Plusieurs centaines de personnes ont été pacifiquement dimanche dans les rues de la capitale nigérienne Niamey, pour protester notamment contre la force antidjihadiste française Barkhane tout en encensant la Russie, selon un journaliste de l’AFP. Aux cris de « Barkhane dehors », « A bas la France », « Vive Poutine et la Russie », les manifestants ont sillonné quelques rues de la capitale avant de tenir une réunion devant le siège de l’Assemblée nationale.

Certains manifestants arboraient des drapeaux de la Russie et brandissaient des pancartes hostiles à la France et à Barkhane. « Dégage l’armée française criminelle » ou « l’armée coloniale Barkhane doit partir » pourrait-on lire sur certaines pancartes dans cette manifestation autorisée par les autorités municipales de Niamey. Quelque 3000 militaires français sont toujours déployés dans le Sahel – et notamment au Niger, un des principaux alliés de Paris – après leur retrait total du Mali.

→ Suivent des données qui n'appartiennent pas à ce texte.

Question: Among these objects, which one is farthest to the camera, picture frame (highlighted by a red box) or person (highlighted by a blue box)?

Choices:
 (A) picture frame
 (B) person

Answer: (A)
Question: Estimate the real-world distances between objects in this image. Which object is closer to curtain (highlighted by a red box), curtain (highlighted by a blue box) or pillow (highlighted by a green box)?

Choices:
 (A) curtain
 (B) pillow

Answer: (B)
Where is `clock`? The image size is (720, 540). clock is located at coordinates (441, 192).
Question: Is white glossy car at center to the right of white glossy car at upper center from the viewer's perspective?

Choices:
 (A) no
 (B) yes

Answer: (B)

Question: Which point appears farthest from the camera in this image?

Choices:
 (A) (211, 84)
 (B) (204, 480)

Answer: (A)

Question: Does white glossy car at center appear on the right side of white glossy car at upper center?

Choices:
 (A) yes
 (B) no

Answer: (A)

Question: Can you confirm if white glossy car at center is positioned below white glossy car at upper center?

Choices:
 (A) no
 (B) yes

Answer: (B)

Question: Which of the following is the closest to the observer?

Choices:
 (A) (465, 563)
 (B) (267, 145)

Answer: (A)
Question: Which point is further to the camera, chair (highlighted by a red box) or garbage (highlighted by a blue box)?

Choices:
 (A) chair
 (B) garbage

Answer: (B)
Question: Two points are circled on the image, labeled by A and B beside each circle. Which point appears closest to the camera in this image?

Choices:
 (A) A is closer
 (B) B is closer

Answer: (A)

La France accusée de «soutien actif» aux djihadistes

En avril, les députés nigériens avaient largement voté en faveur d’un texte autorisant le déploiement de forces étrangères sur le territoire, notamment françaises, pour combattre les djihadistes. « Il y a des slogans anti-français parce que nous exigeons le départ immédiat de la force Barkhane au Niger qui aliène notre souveraineté et qui est en train de déstabiliser le Sahel », affirmé à l’AFP Seydou Abdoulaye, le coordinateur du Mouvement M62 ici qu’il a organisé la manifestation.

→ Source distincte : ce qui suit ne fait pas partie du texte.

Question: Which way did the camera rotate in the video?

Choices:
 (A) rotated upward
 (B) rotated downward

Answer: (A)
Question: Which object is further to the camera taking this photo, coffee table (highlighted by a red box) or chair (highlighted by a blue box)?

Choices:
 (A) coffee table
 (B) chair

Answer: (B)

Vêtu d’un tee-shirt à l’effigie de l’ex-président révolutionnaire du Burkina Faso Thomas Sankara, accusé de l’ancienne puissance coloniale, d’un «soutien actif» aux «djihadistes qui ont suspecté le terrorisme du Mali », voisin du Niger et du Burkina Faso. La manifestation de dimanche visait également à protester contre le coût de la vie au Niger ou une récente hausse du gasoil avec vis et conséquences sur les prix de certains aliments.

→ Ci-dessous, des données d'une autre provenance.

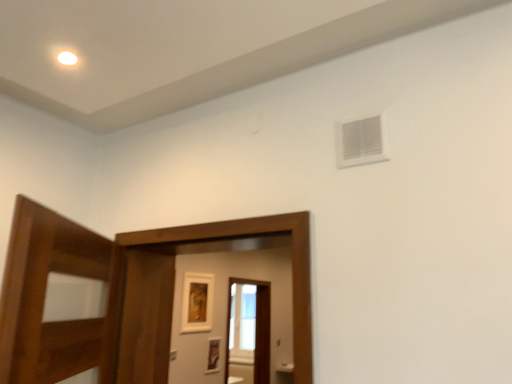
Question: Does matte gold picture frame at center, the 1th picture frame from the top, turn towards brown wooden screen door at center, the second screen door from the bottom?

Choices:
 (A) yes
 (B) no

Answer: (B)

Question: Is matte gold picture frame at center, which is the second picture frame in bottom-to-top order, further to the viewer compared to brown wooden screen door at center, acting as the first screen door starting from the front?

Choices:
 (A) yes
 (B) no

Answer: (A)

Question: From a real-world perspective, is matte gold picture frame at center, the 1th picture frame from the top, on top of brown wooden screen door at center, placed as the first screen door when sorted from top to bottom?

Choices:
 (A) no
 (B) yes

Answer: (B)

Question: From the image's perspective, is matte gold picture frame at center, which is the second picture frame in bottom-to-top order, under brown wooden screen door at center, acting as the first screen door starting from the front?

Choices:
 (A) yes
 (B) no

Answer: (A)

Question: Can you confirm if matte gold picture frame at center, which is the second picture frame in bottom-to-top order, is wider than brown wooden screen door at center, arranged as the second screen door when viewed from the back?

Choices:
 (A) yes
 (B) no

Answer: (B)

Question: Considering the relative positions of matte gold picture frame at center, which is the second picture frame in bottom-to-top order, and brown wooden screen door at center, the second screen door from the bottom, in the image provided, is matte gold picture frame at center, which is the second picture frame in bottom-to-top order, to the right of brown wooden screen door at center, the second screen door from the bottom, from the viewer's perspective?

Choices:
 (A) yes
 (B) no

Answer: (B)

Question: Does matte gold picture frame at center, which is the second picture frame in bottom-to-top order, have a greater width compared to transparent glass screen door at center, the first screen door when ordered from bottom to top?

Choices:
 (A) no
 (B) yes

Answer: (A)

Question: Does matte gold picture frame at center, the 1th picture frame from the top, contain transparent glass screen door at center, the first screen door when ordered from bottom to top?

Choices:
 (A) yes
 (B) no

Answer: (B)

Question: Considering the relative sizes of matte gold picture frame at center, the 1th picture frame from the top, and transparent glass screen door at center, the second screen door from the top, in the image provided, is matte gold picture frame at center, the 1th picture frame from the top, smaller than transparent glass screen door at center, the second screen door from the top,?

Choices:
 (A) no
 (B) yes

Answer: (B)

Question: Does matte gold picture frame at center, which is the second picture frame in bottom-to-top order, turn towards transparent glass screen door at center, which is the 1th screen door from back to front?

Choices:
 (A) yes
 (B) no

Answer: (B)

Question: From the image's perspective, does matte gold picture frame at center, which is the second picture frame in bottom-to-top order, appear lower than transparent glass screen door at center, the second screen door from the top?

Choices:
 (A) yes
 (B) no

Answer: (B)

Question: Can you confirm if matte gold picture frame at center, the 1th picture frame from the top, is shorter than transparent glass screen door at center, the first screen door when ordered from bottom to top?

Choices:
 (A) yes
 (B) no

Answer: (A)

Le Niger doit faire face aux attaques régulières et meurtrières de groupes jihadistes liés à al-Qaida et l’État islamique au Sahel dans l’Ouest et, dans le Sud-Est, à celles de Boko Haram et du groupe État islamique en Afrique de l’Ouest (Iswap). Le pays abrite depuis des années plusieurs bases militaires étrangères, françaises et américaines notamment, dédiées à la lutte contre les djihadistes au Sahel.